What is needed =>
The answer must be a single number: the count of lines in these records that hold "FileFunction".
Start of Data in this exercise
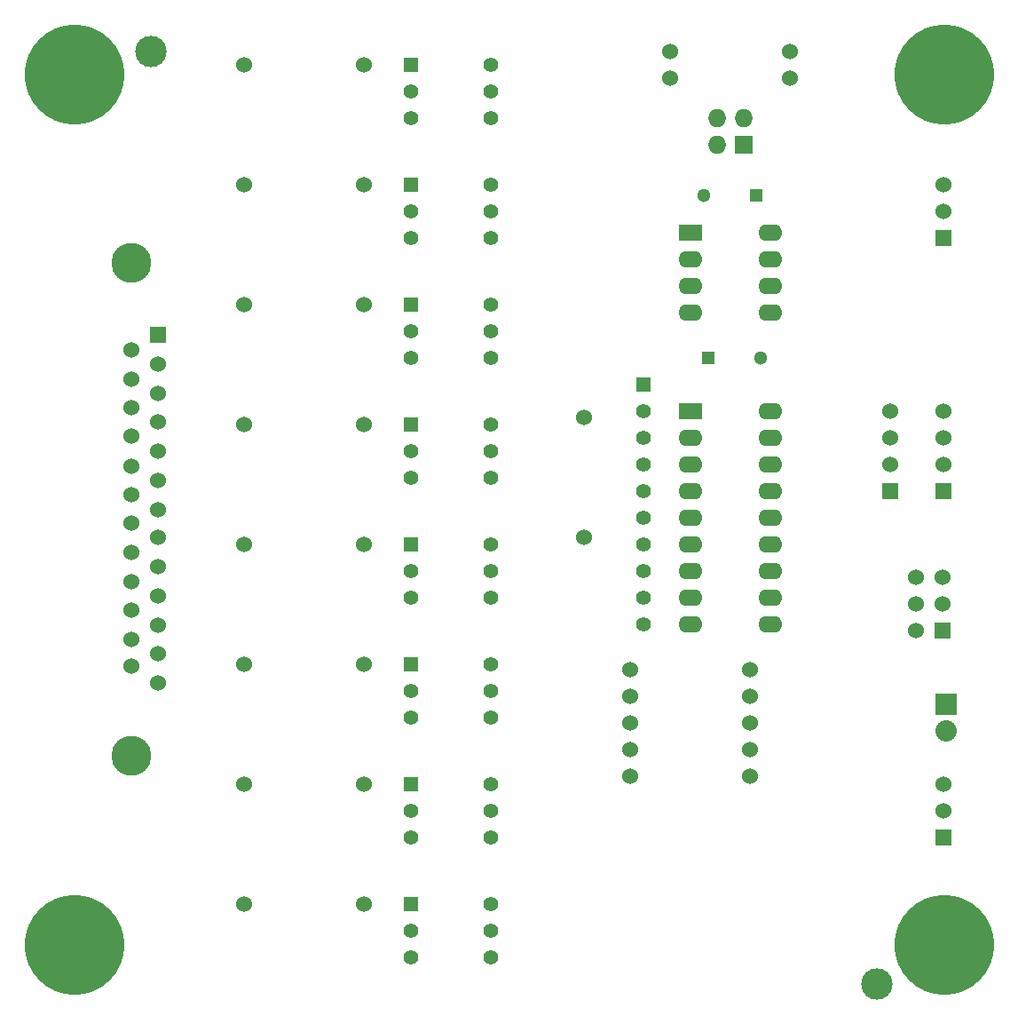
<source format=gts>
G04 #@! TF.FileFunction,Soldermask,Top*
%FSLAX46Y46*%
G04 Gerber Fmt 4.6, Leading zero omitted, Abs format (unit mm)*
G04 Created by KiCad (PCBNEW (after 2015-mar-04 BZR unknown)-product) date 4/26/2015 2:57:47 PM*
%MOMM*%
G01*
G04 APERTURE LIST*
%ADD10C,0.150000*%
%ADD11C,1.524000*%
%ADD12R,1.397000X1.397000*%
%ADD13C,1.397000*%
%ADD14C,3.810000*%
%ADD15R,1.524000X1.524000*%
%ADD16C,3.000000*%
%ADD17C,9.525000*%
%ADD18R,2.032000X2.032000*%
%ADD19O,2.032000X2.032000*%
%ADD20R,1.727200X1.727200*%
%ADD21O,1.727200X1.727200*%
%ADD22R,1.300000X1.300000*%
%ADD23C,1.300000*%
%ADD24R,2.286000X1.574800*%
%ADD25O,2.286000X1.574800*%
G04 APERTURE END LIST*
D10*
D11*
X177225000Y-142230000D03*
X188655000Y-142230000D03*
X177225000Y-165090000D03*
X188655000Y-165090000D03*
X177225000Y-153660000D03*
X188655000Y-153660000D03*
X177225000Y-130800000D03*
X188655000Y-130800000D03*
X177225000Y-119370000D03*
X188655000Y-119370000D03*
X177225000Y-107940000D03*
X188655000Y-107940000D03*
X177225000Y-96510000D03*
X188655000Y-96510000D03*
X177225000Y-85080000D03*
X188655000Y-85080000D03*
D12*
X193100000Y-85080000D03*
D13*
X193100000Y-87620000D03*
X193100000Y-90160000D03*
X200720000Y-90160000D03*
X200720000Y-87620000D03*
X200720000Y-85080000D03*
D12*
X193100000Y-165090000D03*
D13*
X193100000Y-167630000D03*
X193100000Y-170170000D03*
X200720000Y-170170000D03*
X200720000Y-167630000D03*
X200720000Y-165090000D03*
D12*
X193100000Y-153660000D03*
D13*
X193100000Y-156200000D03*
X193100000Y-158740000D03*
X200720000Y-158740000D03*
X200720000Y-156200000D03*
X200720000Y-153660000D03*
D12*
X193100000Y-142230000D03*
D13*
X193100000Y-144770000D03*
X193100000Y-147310000D03*
X200720000Y-147310000D03*
X200720000Y-144770000D03*
X200720000Y-142230000D03*
D12*
X193100000Y-130800000D03*
D13*
X193100000Y-133340000D03*
X193100000Y-135880000D03*
X200720000Y-135880000D03*
X200720000Y-133340000D03*
X200720000Y-130800000D03*
D12*
X193100000Y-119370000D03*
D13*
X193100000Y-121910000D03*
X193100000Y-124450000D03*
X200720000Y-124450000D03*
X200720000Y-121910000D03*
X200720000Y-119370000D03*
D12*
X193100000Y-107940000D03*
D13*
X193100000Y-110480000D03*
X193100000Y-113020000D03*
X200720000Y-113020000D03*
X200720000Y-110480000D03*
X200720000Y-107940000D03*
D12*
X193100000Y-96510000D03*
D13*
X193100000Y-99050000D03*
X193100000Y-101590000D03*
X200720000Y-101590000D03*
X200720000Y-99050000D03*
X200720000Y-96510000D03*
D14*
X166430000Y-104005000D03*
X166430000Y-150995000D03*
D11*
X168970000Y-144010000D03*
X168970000Y-141216000D03*
X168970000Y-138549000D03*
X168970000Y-135755000D03*
X168970000Y-132961000D03*
X168970000Y-130167000D03*
X168970000Y-127500000D03*
X168970000Y-124706000D03*
X168970000Y-121912000D03*
X168970000Y-119118000D03*
X168970000Y-116451000D03*
X168970000Y-113657000D03*
D15*
X168970000Y-110863000D03*
D11*
X166430000Y-142435200D03*
X166430000Y-139895200D03*
X166430000Y-137101200D03*
X166430000Y-134358000D03*
X166430000Y-131614800D03*
X166430000Y-128820800D03*
X166430000Y-126077600D03*
X166430000Y-123334400D03*
X166430000Y-120489600D03*
X166430000Y-117797200D03*
X166430000Y-115054000D03*
X166430000Y-112260000D03*
D15*
X243840000Y-139065000D03*
D11*
X241300000Y-139065000D03*
X243840000Y-136525000D03*
X241300000Y-136525000D03*
X243840000Y-133985000D03*
X241300000Y-133985000D03*
D12*
X215325000Y-115560000D03*
D13*
X215325000Y-118100000D03*
X215325000Y-120640000D03*
X215325000Y-123180000D03*
X215325000Y-125720000D03*
X215325000Y-128260000D03*
X215325000Y-130800000D03*
X215325000Y-133340000D03*
X215325000Y-135880000D03*
X215325000Y-138420000D03*
D16*
X168335000Y-83810000D03*
X237550000Y-172710000D03*
D15*
X238820000Y-125720000D03*
D11*
X238820000Y-123180000D03*
X238820000Y-120640000D03*
X238820000Y-118100000D03*
D17*
X244000000Y-169000000D03*
X244000000Y-86000000D03*
X161000000Y-169000000D03*
X161000000Y-86000000D03*
D15*
X243900000Y-125720000D03*
D11*
X243900000Y-123180000D03*
X243900000Y-120640000D03*
X243900000Y-118100000D03*
D15*
X243900000Y-158740000D03*
D11*
X243900000Y-156200000D03*
X243900000Y-153660000D03*
D15*
X243900000Y-101590000D03*
D11*
X243900000Y-99050000D03*
X243900000Y-96510000D03*
D18*
X244154000Y-146040000D03*
D19*
X244154000Y-148580000D03*
D11*
X214055000Y-145278000D03*
X225485000Y-145278000D03*
X214055000Y-147818000D03*
X225485000Y-147818000D03*
X214055000Y-150358000D03*
X225485000Y-150358000D03*
X209610000Y-118735000D03*
X209610000Y-130165000D03*
X214055000Y-142738000D03*
X225485000Y-142738000D03*
X214055000Y-152898000D03*
X225485000Y-152898000D03*
D20*
X224850000Y-92700000D03*
D21*
X222310000Y-92700000D03*
X224850000Y-90160000D03*
X222310000Y-90160000D03*
D11*
X229295000Y-83810000D03*
X217865000Y-83810000D03*
X229295000Y-86350000D03*
X217865000Y-86350000D03*
D22*
X226060000Y-97536000D03*
D23*
X221060000Y-97536000D03*
D22*
X221488000Y-113030000D03*
D23*
X226488000Y-113030000D03*
D24*
X219770000Y-101082000D03*
D25*
X219770000Y-103622000D03*
X219770000Y-106162000D03*
X219770000Y-108702000D03*
X227390000Y-108702000D03*
X227390000Y-106162000D03*
X227390000Y-103622000D03*
X227390000Y-101082000D03*
D24*
X219770000Y-118100000D03*
D25*
X219770000Y-120640000D03*
X219770000Y-123180000D03*
X219770000Y-125720000D03*
X219770000Y-128260000D03*
X219770000Y-130800000D03*
X219770000Y-133340000D03*
X219770000Y-135880000D03*
X219770000Y-138420000D03*
X227390000Y-138420000D03*
X227390000Y-135880000D03*
X227390000Y-133340000D03*
X227390000Y-130800000D03*
X227390000Y-128260000D03*
X227390000Y-125720000D03*
X227390000Y-123180000D03*
X227390000Y-120640000D03*
X227390000Y-118100000D03*
M02*

</source>
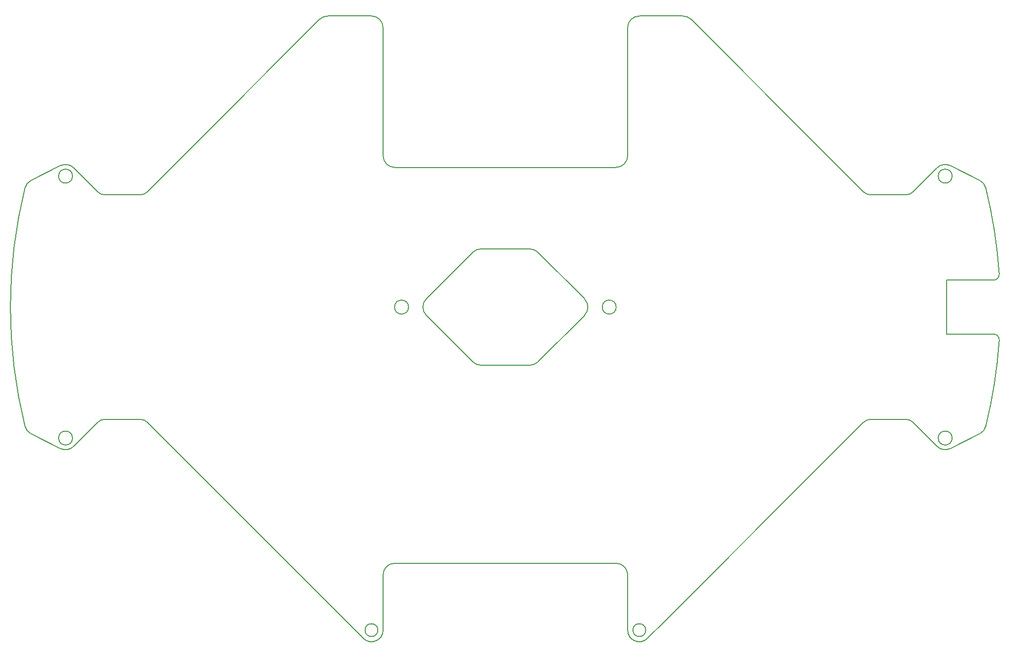
<source format=gm1>
%TF.GenerationSoftware,KiCad,Pcbnew,(6.0.9)*%
%TF.CreationDate,2022-12-21T05:14:32+09:00*%
%TF.ProjectId,main,6d61696e-2e6b-4696-9361-645f70636258,rev?*%
%TF.SameCoordinates,Original*%
%TF.FileFunction,Profile,NP*%
%FSLAX46Y46*%
G04 Gerber Fmt 4.6, Leading zero omitted, Abs format (unit mm)*
G04 Created by KiCad (PCBNEW (6.0.9)) date 2022-12-21 05:14:32*
%MOMM*%
%LPD*%
G01*
G04 APERTURE LIST*
%TA.AperFunction,Profile*%
%ADD10C,0.200000*%
%TD*%
G04 APERTURE END LIST*
D10*
X163585787Y-101414214D02*
X155585787Y-109414214D01*
X87360389Y-80700999D02*
G75*
G03*
X88421049Y-80261670I11J1499999D01*
G01*
X136414213Y-98585786D02*
G75*
G03*
X136414213Y-101414214I1414187J-1414214D01*
G01*
X129000000Y-74000000D02*
X129000000Y-51999999D01*
X219942911Y-119738329D02*
X224117080Y-123912499D01*
X68547494Y-121773748D02*
X73574278Y-124287139D01*
X234809559Y-105686906D02*
G75*
G03*
X233811787Y-104620000I-997759J66906D01*
G01*
X174100000Y-155488851D02*
G75*
G03*
X174100000Y-155488851I-1100000J0D01*
G01*
X67500763Y-79533543D02*
G75*
G03*
X67500763Y-120466457I82499237J-20466457D01*
G01*
X122613437Y-153930717D02*
X125585786Y-156903066D01*
X154171573Y-110000000D02*
X145828427Y-110000000D01*
X68547497Y-78226259D02*
G75*
G03*
X67500763Y-79533543I894403J-1788841D01*
G01*
X234809549Y-94313095D02*
G75*
G03*
X232499237Y-79533543I-84809449J-5686905D01*
G01*
X181903048Y-50585803D02*
G75*
G03*
X180488851Y-49999999I-1414148J-1413997D01*
G01*
X163585787Y-101414214D02*
G75*
G03*
X163585787Y-98585786I-1414187J1414214D01*
G01*
X154171573Y-109999982D02*
G75*
G03*
X155585787Y-109414214I27J1999982D01*
G01*
X180488851Y-49999999D02*
X173000000Y-49999999D01*
X155585787Y-90585786D02*
X163585787Y-98585786D01*
X80057061Y-80261697D02*
G75*
G03*
X81117749Y-80701011I1060639J1060697D01*
G01*
X212639610Y-119298989D02*
X218882250Y-119298989D01*
X225800000Y-95380000D02*
X233811787Y-95380000D01*
X129000000Y-74000000D02*
G75*
G03*
X131000000Y-76000000I2000000J0D01*
G01*
X75882918Y-123912499D02*
X80057088Y-119738330D01*
X231452503Y-121773741D02*
G75*
G03*
X232499237Y-120466457I-894403J1788841D01*
G01*
X127000000Y-49999999D02*
X119511149Y-49999999D01*
X169000000Y-76000000D02*
G75*
G03*
X171000000Y-74000000I0J2000000D01*
G01*
X233811787Y-104620000D02*
X225800000Y-104620000D01*
X128100000Y-155488853D02*
G75*
G03*
X128100000Y-155488853I-1100000J0D01*
G01*
X131000000Y-144000001D02*
X169000000Y-144000001D01*
X232499240Y-120466458D02*
G75*
G03*
X234809546Y-105686905I-82499340J20466458D01*
G01*
X67500756Y-120466459D02*
G75*
G03*
X68547494Y-121773748I1941144J481559D01*
G01*
X96069282Y-72613437D02*
X88421049Y-80261670D01*
X129000001Y-51999999D02*
G75*
G03*
X127000000Y-49999999I-2000001J-1D01*
G01*
X144414213Y-109414214D02*
X136414213Y-101414214D01*
X218882250Y-80701031D02*
G75*
G03*
X219942911Y-80261670I50J1499831D01*
G01*
X211578963Y-80261657D02*
G75*
G03*
X212639610Y-80701010I1060637J1060557D01*
G01*
X224117081Y-76087501D02*
X219942911Y-80261670D01*
X173000000Y-50000000D02*
G75*
G03*
X171000000Y-51999999I0J-2000000D01*
G01*
X73574277Y-75712859D02*
X68547494Y-78226252D01*
X96069282Y-127386561D02*
X122613437Y-153930717D01*
X226425721Y-124287140D02*
X231452506Y-121773748D01*
X133371573Y-100000000D02*
G75*
G03*
X133371573Y-100000000I-1200000J0D01*
G01*
X224117087Y-123912492D02*
G75*
G03*
X226425721Y-124287140I1414213J1414192D01*
G01*
X80057088Y-80261670D02*
X75882919Y-76087500D01*
X88421057Y-119738321D02*
G75*
G03*
X87360389Y-119298989I-1060657J-1060679D01*
G01*
X225800000Y-104620000D02*
X225800000Y-95380000D01*
X171000000Y-146000001D02*
X171000000Y-155488851D01*
X203930717Y-72613438D02*
X181903065Y-50585786D01*
X75882913Y-76087506D02*
G75*
G03*
X73574277Y-75712859I-1414213J-1414194D01*
G01*
X125585762Y-156903090D02*
G75*
G03*
X129000000Y-155488853I1414238J1414190D01*
G01*
X219942929Y-119738311D02*
G75*
G03*
X218882250Y-119298989I-1060729J-1060889D01*
G01*
X226731294Y-77501714D02*
G75*
G03*
X226731294Y-77501714I-1200000J0D01*
G01*
X119511149Y-50000034D02*
G75*
G03*
X118096935Y-50585786I-49J-1999966D01*
G01*
X88421049Y-119738329D02*
X96069282Y-127386561D01*
X171000035Y-155488851D02*
G75*
G03*
X174414214Y-156903064I1999965J-49D01*
G01*
X226731294Y-122498285D02*
G75*
G03*
X226731294Y-122498285I-1200000J0D01*
G01*
X144414200Y-109414227D02*
G75*
G03*
X145828427Y-110000000I1414200J1414227D01*
G01*
X118096935Y-50585786D02*
X96069282Y-72613437D01*
X203930717Y-127386562D02*
X211578950Y-119738329D01*
X73574274Y-124287147D02*
G75*
G03*
X75882918Y-123912499I894426J1788847D01*
G01*
X81117749Y-119299027D02*
G75*
G03*
X80057088Y-119738330I-49J-1499973D01*
G01*
X129000000Y-155488853D02*
X129000000Y-146000001D01*
X75668705Y-122498285D02*
G75*
G03*
X75668705Y-122498285I-1200000J0D01*
G01*
X81117749Y-119298989D02*
X87360389Y-119298989D01*
X75668705Y-77501714D02*
G75*
G03*
X75668705Y-77501714I-1200000J0D01*
G01*
X169000000Y-76000000D02*
X131000000Y-76000000D01*
X145828427Y-90000018D02*
G75*
G03*
X144414213Y-90585786I-27J-1999982D01*
G01*
X145828427Y-90000000D02*
X154171573Y-90000000D01*
X174414214Y-156903064D02*
X177386561Y-153930717D01*
X177386561Y-153930717D02*
X203930717Y-127386562D01*
X136414213Y-98585786D02*
X144414213Y-90585786D01*
X155585800Y-90585773D02*
G75*
G03*
X154171573Y-90000000I-1414200J-1414227D01*
G01*
X170999999Y-146000001D02*
G75*
G03*
X169000000Y-144000001I-1999999J1D01*
G01*
X232499244Y-79533541D02*
G75*
G03*
X231452506Y-78226252I-1941144J-481559D01*
G01*
X233811787Y-95379987D02*
G75*
G03*
X234809546Y-94313095I13J999987D01*
G01*
X169028427Y-100000000D02*
G75*
G03*
X169028427Y-100000000I-1200000J0D01*
G01*
X218882250Y-80701010D02*
X212639610Y-80701010D01*
X171000000Y-51999999D02*
X171000000Y-74000000D01*
X231452506Y-78226252D02*
X226425721Y-75712860D01*
X87360389Y-80701010D02*
X81117749Y-80701011D01*
X212639610Y-119299029D02*
G75*
G03*
X211578950Y-119738329I-10J-1500071D01*
G01*
X211578950Y-80261670D02*
X203930717Y-72613438D01*
X131000000Y-144000000D02*
G75*
G03*
X129000000Y-146000001I0J-2000000D01*
G01*
X226425725Y-75712851D02*
G75*
G03*
X224117081Y-76087501I-894425J-1788849D01*
G01*
M02*

</source>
End of Data in this exercise
Output of the task =>
2